I prepared a minimal working example of my code. Maybe there is something wrong, because I am new to Pytorch and do not something important. Maybe you can see anything?

``````import numpy as np
import numpy.random as rnd

import torch
import torch.nn as nn
import torch.nn.functional as F
import torch.utils.data as data_utils
import torch.optim as optim
import torch.nn.init as init

#
# Return data
#
def sparse_data(N, k, num):
X         = np.zeros((N, num))
X[0:k,:]  = np.abs(rnd.normal(0, 1, size=(k, num)))
idx_1     = rnd.sample(X.shape).argsort(axis=0)
idx_2     = np.tile(np.arange(X.shape[1]), (X.shape[0], 1))
return np.transpose(X[idx_1, idx_2])

#
# Define model
#
class Net(nn.Module):
def __init__(self):
super(Net, self).__init__()
self.fc1 = nn.Linear(100, 80, bias=False)
init.normal(self.fc1.weight, 0, 1)
self.fc2 = nn.Linear(80, 90)
self.fc3 = nn.Linear(90, 100)

def forward(self, x):
x = self.fc1(x)
x = F.sigmoid(self.fc2(x))
x = F.sigmoid(self.fc3(x))
return x

#
# Prepare data
#
# <-- sample x -->
X_train = sparse_data(N=100, k=20, num=500)
train = data_utils.TensorDataset(torch.from_numpy(X_train).float(), torch.from_numpy(X_train).float())

model     = Net()
optimizer = optim.SGD(model.parameters(), lr=0.01)
criterion = nn.MSELoss(size_average=False)

#
# Train
#
model.train()
init_weights = model.fc1.weight
for epoch in range(1, 3):
for batch_idx, (dat, target) in enumerate(train_loader):
data, target = Variable(dat), Variable(target)
output = model(data)
loss = criterion(output, target)
loss.backward()
optimizer.step()
trained_weights = model.fc1.weight

#
# Output
#
print(torch.sum(trained_weights), torch.sum(init_weights), torch.sum(trained_weights-init_weights))
``````

Output is:

``````Variable containing:
80.6124
[torch.FloatTensor of size 1]
Variable containing:
80.6124
[torch.FloatTensor of size 1]
Variable containing:
0
[torch.FloatTensor of size 1]``````

I see. you are comparing two times two variables pointing to the same memory storage.
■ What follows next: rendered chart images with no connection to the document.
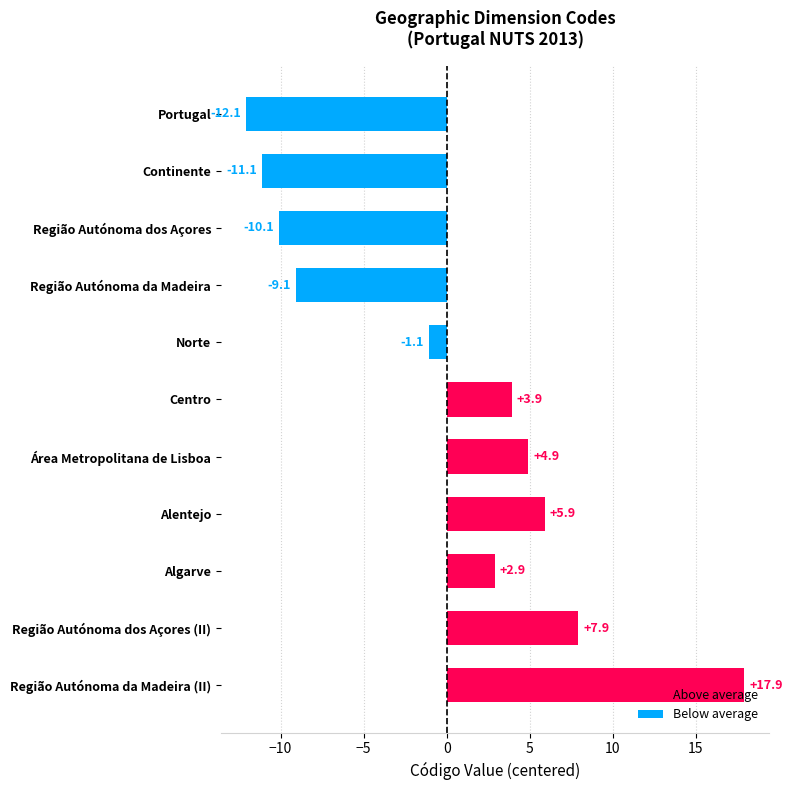

How many values are below zero?

5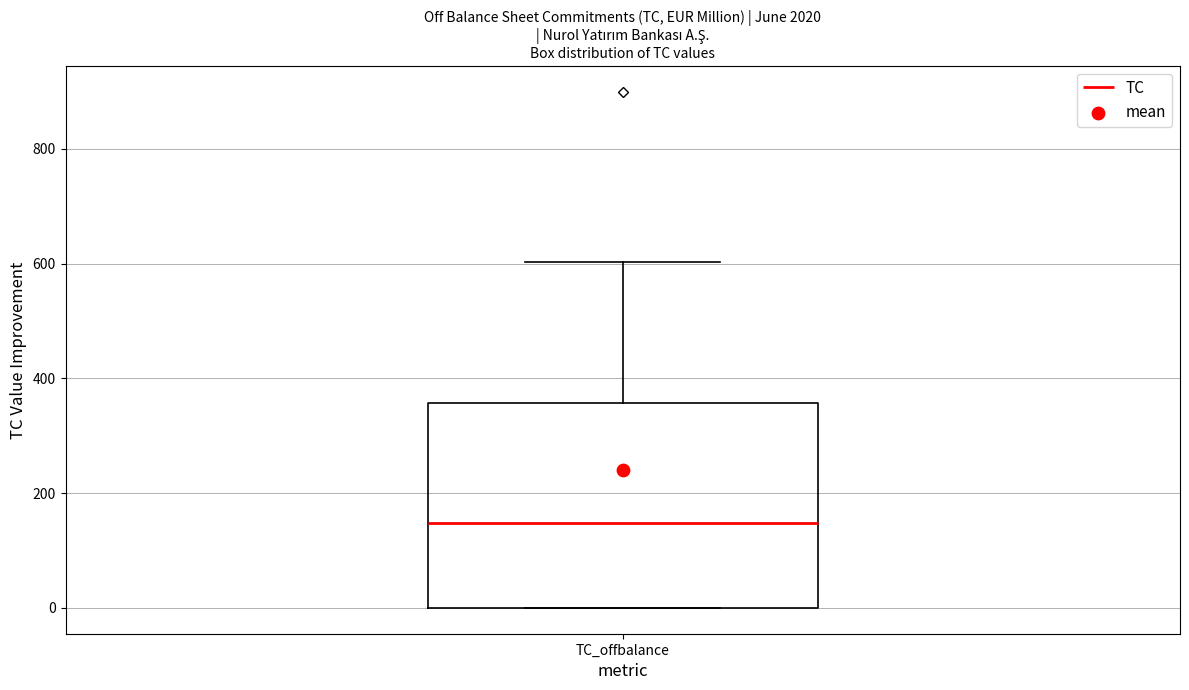

Read this box plot against the y-axis: the position of the median line, the range covered by the box, and the ends of both whiskers. The values are not printed on the chart, so give them approximately, as read against the axis.

median 140, box 0 to 360, whiskers 0 to 600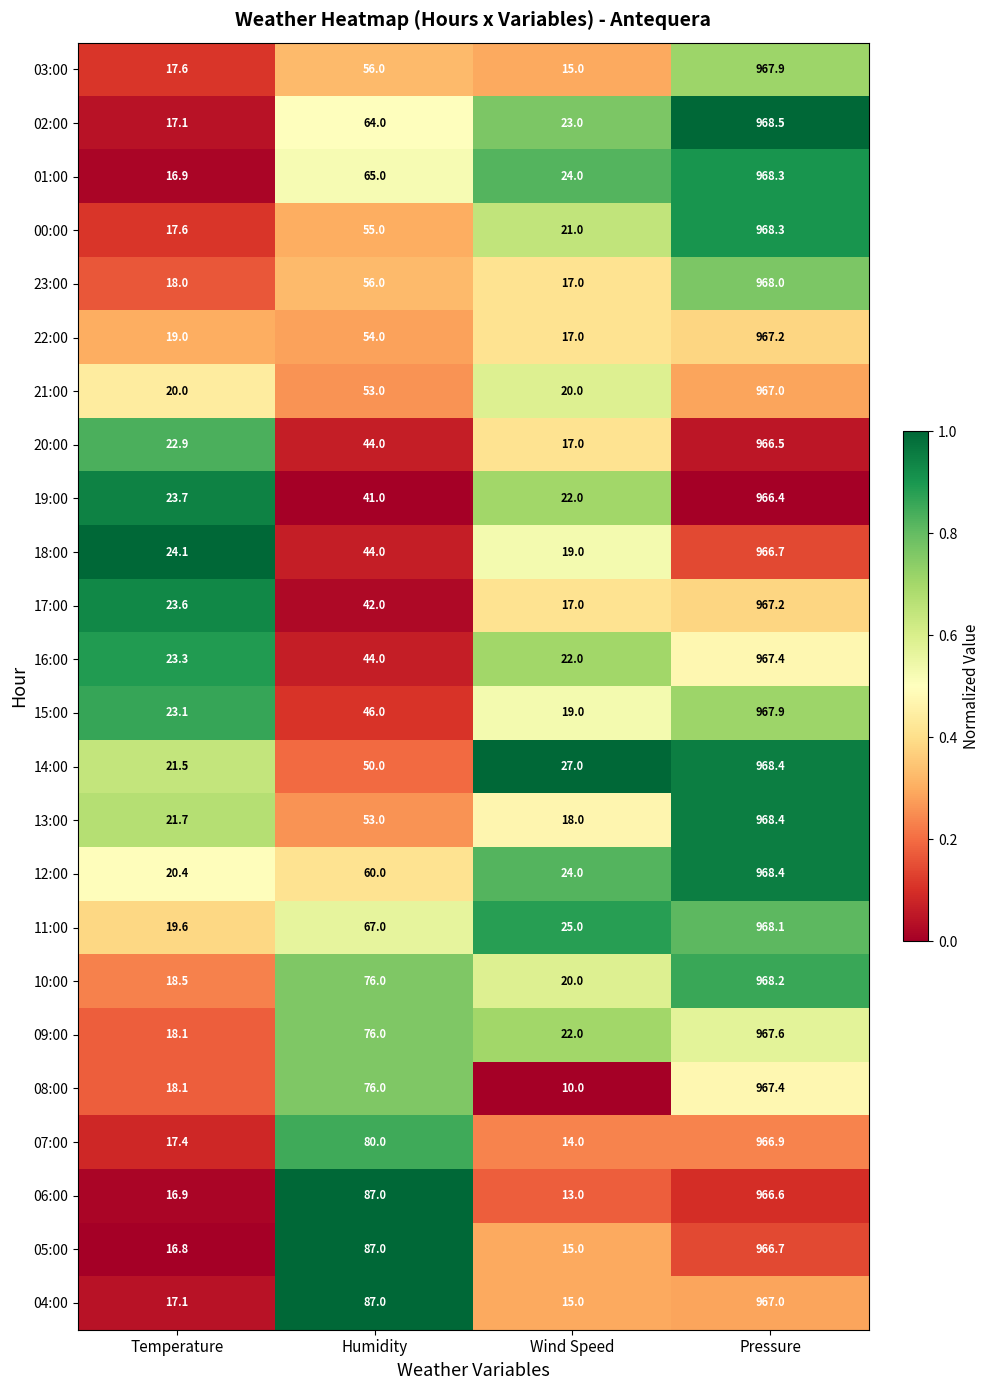

The value of 21:00 at Humidity is 84.1. True or false?

False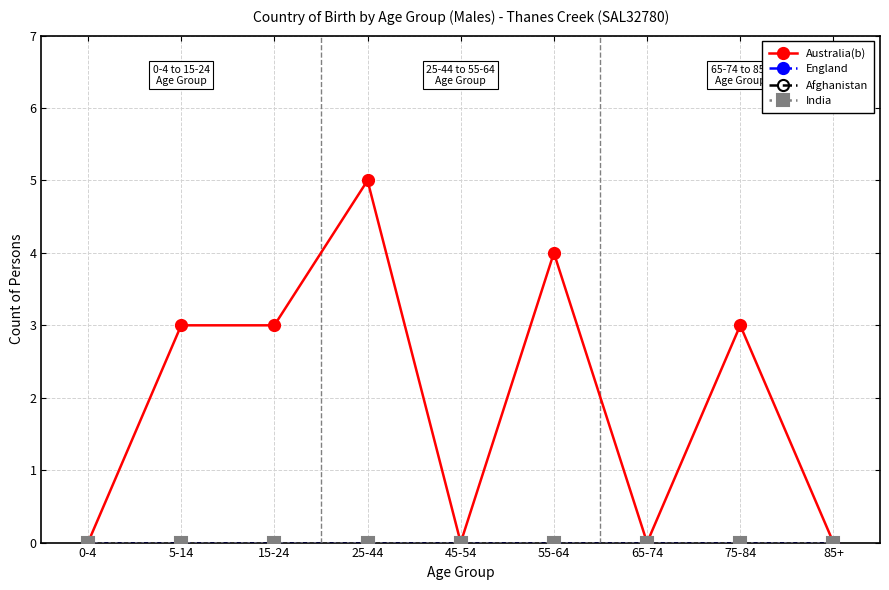

True or false: Australia(b) and Afghanistan cross at least once.

False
Of course, you have zero difference.

Try this:

``````import copy
init_weights = copy.deepcopy(model.fc1.weight.data)
for epoch in range(1, 3):
for batch_idx, (dat, target) in enumerate(train_loader):
data, target = Variable(dat), Variable(target).detach()
output = model(data)
loss = criterion(output, target)
loss.backward()
optimizer.step()
print(torch.sum(model.fc1.weight.data))
trained_weights = model.fc1.weight.data
``````
2 Likes

Thanks! That worked well.
Did not know this Python behaviour yet.
Looking at the new results, I guess the “detach()” function is not neccessary!?